Start of Exercise material

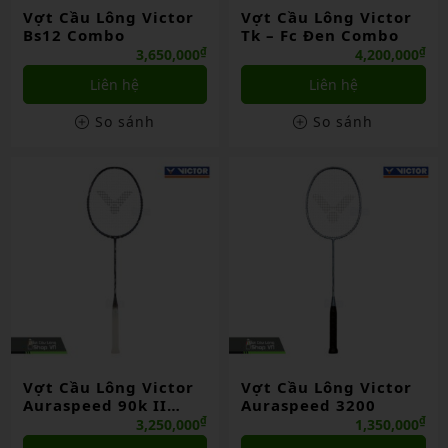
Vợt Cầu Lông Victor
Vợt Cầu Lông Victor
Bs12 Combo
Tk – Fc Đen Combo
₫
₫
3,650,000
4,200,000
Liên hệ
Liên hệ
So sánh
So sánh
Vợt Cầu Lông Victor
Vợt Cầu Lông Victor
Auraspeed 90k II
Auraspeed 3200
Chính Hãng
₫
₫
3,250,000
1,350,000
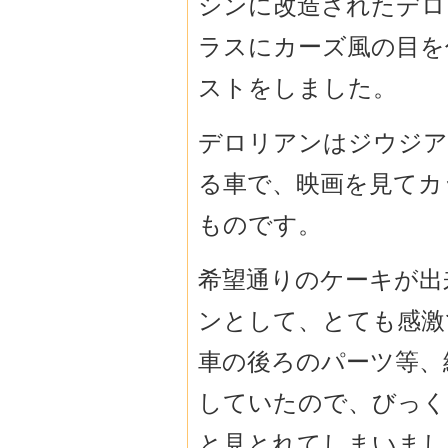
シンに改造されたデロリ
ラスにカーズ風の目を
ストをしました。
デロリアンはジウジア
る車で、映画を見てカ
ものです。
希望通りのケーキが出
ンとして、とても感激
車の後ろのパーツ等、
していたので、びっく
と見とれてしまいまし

End of Exercise material
Start of Exercise material

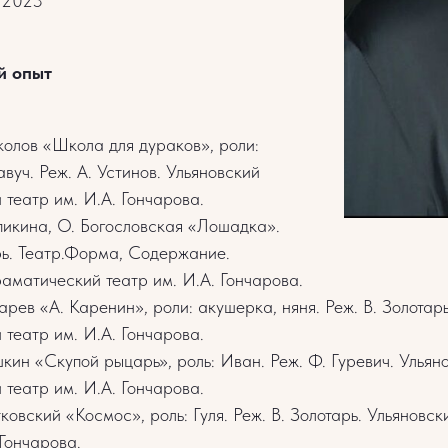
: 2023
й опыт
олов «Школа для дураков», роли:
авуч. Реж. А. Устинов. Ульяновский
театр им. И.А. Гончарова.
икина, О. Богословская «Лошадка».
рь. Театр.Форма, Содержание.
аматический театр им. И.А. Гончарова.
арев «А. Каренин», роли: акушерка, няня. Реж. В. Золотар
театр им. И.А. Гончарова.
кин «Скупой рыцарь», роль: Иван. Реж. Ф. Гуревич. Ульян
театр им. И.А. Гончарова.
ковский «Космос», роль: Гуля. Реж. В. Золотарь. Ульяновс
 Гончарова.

End of Exercise material

How many lines above contain the string "роли"? Case must match. Reply with the number only.

• **Answer to this exercise**
2